- [DIRECTIONS] Update the stretch of the commentary text from "Listen to the" through "others to listen." by swapping "time travelers" for "fortune tellers", and give that stretch back.
━━━ DOCUMENT TEXT ━━━
Half the street corners around here have people — from every walk of life, including republicans — standing guard to watch for suspicious vehicles, which are reported to a robust and entirely decentralized network that tracks ICE vehicles and mobilizes responders.

I have been actively involved in protest movements for 24 years. I have never seen anything approaching this scale. Minneapolis is not accepting what’s happening here. ICE fucking murdered a woman for participating in this, and all that did is bring out more people, from more walks of life.

This mirrors what I’ve been hearing elsewhere on social media and from friends. The Trump regime’s secret police force has invaded the Twin Cities to kidnap, torture, terrorize, and murder its residents — and Minnesotans aren’t having it. They’re pushing back with all they have. I’ve spent a lot of time in the Twin Cities (even lived there for 4 years in my 20s) and these people don’t play when it comes to this type of thing. As Killjoy says, this sort of resistance is a beautiful thing.

Reply · 2

Listen to the Cassandras

Toby Buckle for the New Republic: The Americans Who Saw All This Coming — But Were Ignored and Maligned.

This is not that far from the position many ordinary Americans found themselves in at the start of the Trump era. They weren’t time travelers but saw what was coming clearly enough. They called Trump’s movement fascist from the very start, and often predicted specific milestones of our democratic decline well in advance. They were convinced they were right — and often beside themselves with worry. Accordingly, they did everything they could to get others to listen.

But not enough people did, and many attacked them — even as events proved them right, again and again. As late as February 2025, respected legal commentator Noah Feldman was casually asserting our constitutional system was “working fine” and Jon Stewart was scolding people who used the word “fascist,” claiming all they had done “over the last ten years is cry wolf.”

I’m glad Buckle wrote about this…it’s infuriating. Who were the folks attempting to sound the alarm?

The first thing to say about fascism’s Cassandras is they’re usually women. Not all women are Cassandras (most aren’t), but most Cassandras are women. My sense is that Black Americans, of either gender, are likelier than whites to be Cassandras, and trans and nonbinary people are heavily overrepresented within the group.
━━━ RECORDED INFORMATION ━━━
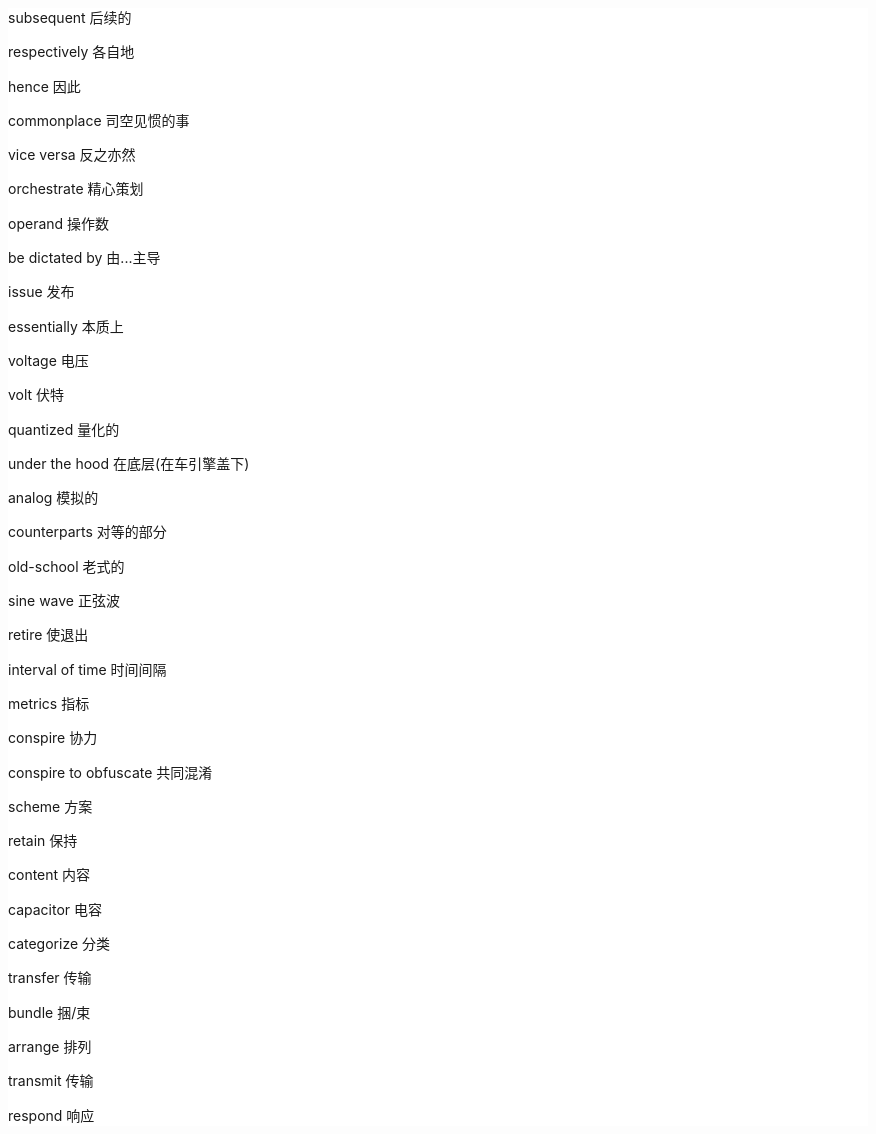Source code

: subsequent 后续的

respectively 各自地

hence 因此

commonplace 司空见惯的事

vice versa 反之亦然

orchestrate 精心策划

operand 操作数

be dictated by 由...主导

issue 发布

essentially 本质上

voltage 电压

volt 伏特

quantized 量化的

under the hood 在底层(在车引擎盖下)

analog 模拟的

counterparts 对等的部分

old-school 老式的

sine wave 正弦波

retire 使退出

interval of time 时间间隔

metrics 指标

conspire 协力

conspire to obfuscate 共同混淆

scheme 方案

retain 保持

content 内容

capacitor 电容

categorize 分类

transfer 传输

bundle 捆/束

arrange 排列

transmit 传输

respond 响应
━━━
- [OUTPUT OF THE TASK]
Listen to the Cassandras

Toby Buckle for the New Republic: The Americans Who Saw All This Coming — But Were Ignored and Maligned.

This is not that far from the position many ordinary Americans found themselves in at the start of the Trump era. They weren’t fortune tellers but saw what was coming clearly enough. They called Trump’s movement fascist from the very start, and often predicted specific milestones of our democratic decline well in advance. They were convinced they were right — and often beside themselves with worry. Accordingly, they did everything they could to get others to listen.